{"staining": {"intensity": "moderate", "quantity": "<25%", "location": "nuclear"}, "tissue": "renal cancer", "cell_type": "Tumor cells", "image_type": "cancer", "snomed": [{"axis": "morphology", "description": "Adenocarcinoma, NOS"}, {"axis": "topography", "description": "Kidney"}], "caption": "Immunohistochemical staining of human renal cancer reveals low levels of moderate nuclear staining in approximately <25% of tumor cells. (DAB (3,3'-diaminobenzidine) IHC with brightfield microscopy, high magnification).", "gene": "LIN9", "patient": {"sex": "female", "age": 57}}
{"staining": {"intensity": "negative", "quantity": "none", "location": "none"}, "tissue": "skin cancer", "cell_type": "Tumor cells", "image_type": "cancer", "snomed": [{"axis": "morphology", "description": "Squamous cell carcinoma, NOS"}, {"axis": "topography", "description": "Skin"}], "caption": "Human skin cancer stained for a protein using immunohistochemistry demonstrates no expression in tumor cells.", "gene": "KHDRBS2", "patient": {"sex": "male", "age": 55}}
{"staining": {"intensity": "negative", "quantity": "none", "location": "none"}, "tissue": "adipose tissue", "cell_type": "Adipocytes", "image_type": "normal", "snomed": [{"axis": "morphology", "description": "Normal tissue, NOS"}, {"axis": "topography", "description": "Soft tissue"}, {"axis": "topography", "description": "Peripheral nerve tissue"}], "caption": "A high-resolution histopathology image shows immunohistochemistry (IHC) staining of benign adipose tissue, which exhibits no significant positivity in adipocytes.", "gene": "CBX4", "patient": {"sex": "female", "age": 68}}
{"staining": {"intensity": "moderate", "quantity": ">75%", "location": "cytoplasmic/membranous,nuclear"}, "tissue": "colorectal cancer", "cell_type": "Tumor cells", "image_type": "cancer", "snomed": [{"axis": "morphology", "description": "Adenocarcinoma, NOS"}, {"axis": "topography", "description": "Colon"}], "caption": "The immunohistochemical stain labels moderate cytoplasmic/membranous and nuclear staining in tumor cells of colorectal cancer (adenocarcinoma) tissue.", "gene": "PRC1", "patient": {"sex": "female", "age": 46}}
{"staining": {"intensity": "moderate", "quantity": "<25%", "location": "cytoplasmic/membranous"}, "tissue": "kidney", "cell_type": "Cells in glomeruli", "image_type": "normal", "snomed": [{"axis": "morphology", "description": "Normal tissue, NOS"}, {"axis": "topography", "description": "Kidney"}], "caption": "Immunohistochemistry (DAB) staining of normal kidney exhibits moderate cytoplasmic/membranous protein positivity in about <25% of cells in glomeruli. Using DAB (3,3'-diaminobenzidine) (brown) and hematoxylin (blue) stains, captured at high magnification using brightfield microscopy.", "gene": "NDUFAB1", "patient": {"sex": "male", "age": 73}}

WHAT YOU HAVE TO DO —
Write out the entries verbatim, all of them.

OUTPUT OF THE EXERCISE —
{"staining": {"intensity": "moderate", "quantity": "<25%", "location": "nuclear"}, "tissue": "renal cancer", "cell_type": "Tumor cells", "image_type": "cancer", "snomed": [{"axis": "morphology", "description": "Adenocarcinoma, NOS"}, {"axis": "topography", "description": "Kidney"}], "caption": "Immunohistochemical staining of human renal cancer reveals low levels of moderate nuclear staining in approximately <25% of tumor cells. (DAB (3,3'-diaminobenzidine) IHC with brightfield microscopy, high magnification).", "gene": "LIN9", "patient": {"sex": "female", "age": 57}}
{"staining": {"intensity": "negative", "quantity": "none", "location": "none"}, "tissue": "skin cancer", "cell_type": "Tumor cells", "image_type": "cancer", "snomed": [{"axis": "morphology", "description": "Squamous cell carcinoma, NOS"}, {"axis": "topography", "description": "Skin"}], "caption": "Human skin cancer stained for a protein using immunohistochemistry demonstrates no expression in tumor cells.", "gene": "KHDRBS2", "patient": {"sex": "male", "age": 55}}
{"staining": {"intensity": "negative", "quantity": "none", "location": "none"}, "tissue": "adipose tissue", "cell_type": "Adipocytes", "image_type": "normal", "snomed": [{"axis": "morphology", "description": "Normal tissue, NOS"}, {"axis": "topography", "description": "Soft tissue"}, {"axis": "topography", "description": "Peripheral nerve tissue"}], "caption": "A high-resolution histopathology image shows immunohistochemistry (IHC) staining of benign adipose tissue, which exhibits no significant positivity in adipocytes.", "gene": "CBX4", "patient": {"sex": "female", "age": 68}}
{"staining": {"intensity": "moderate", "quantity": ">75%", "location": "cytoplasmic/membranous,nuclear"}, "tissue": "colorectal cancer", "cell_type": "Tumor cells", "image_type": "cancer", "snomed": [{"axis": "morphology", "description": "Adenocarcinoma, NOS"}, {"axis": "topography", "description": "Colon"}], "caption": "The immunohistochemical stain labels moderate cytoplasmic/membranous and nuclear staining in tumor cells of colorectal cancer (adenocarcinoma) tissue.", "gene": "PRC1", "patient": {"sex": "female", "age": 46}}
{"staining": {"intensity": "moderate", "quantity": "<25%", "location": "cytoplasmic/membranous"}, "tissue": "kidney", "cell_type": "Cells in glomeruli", "image_type": "normal", "snomed": [{"axis": "morphology", "description": "Normal tissue, NOS"}, {"axis": "topography", "description": "Kidney"}], "caption": "Immunohistochemistry (DAB) staining of normal kidney exhibits moderate cytoplasmic/membranous protein positivity in about <25% of cells in glomeruli. Using DAB (3,3'-diaminobenzidine) (brown) and hematoxylin (blue) stains, captured at high magnification using brightfield microscopy.", "gene": "NDUFAB1", "patient": {"sex": "male", "age": 73}}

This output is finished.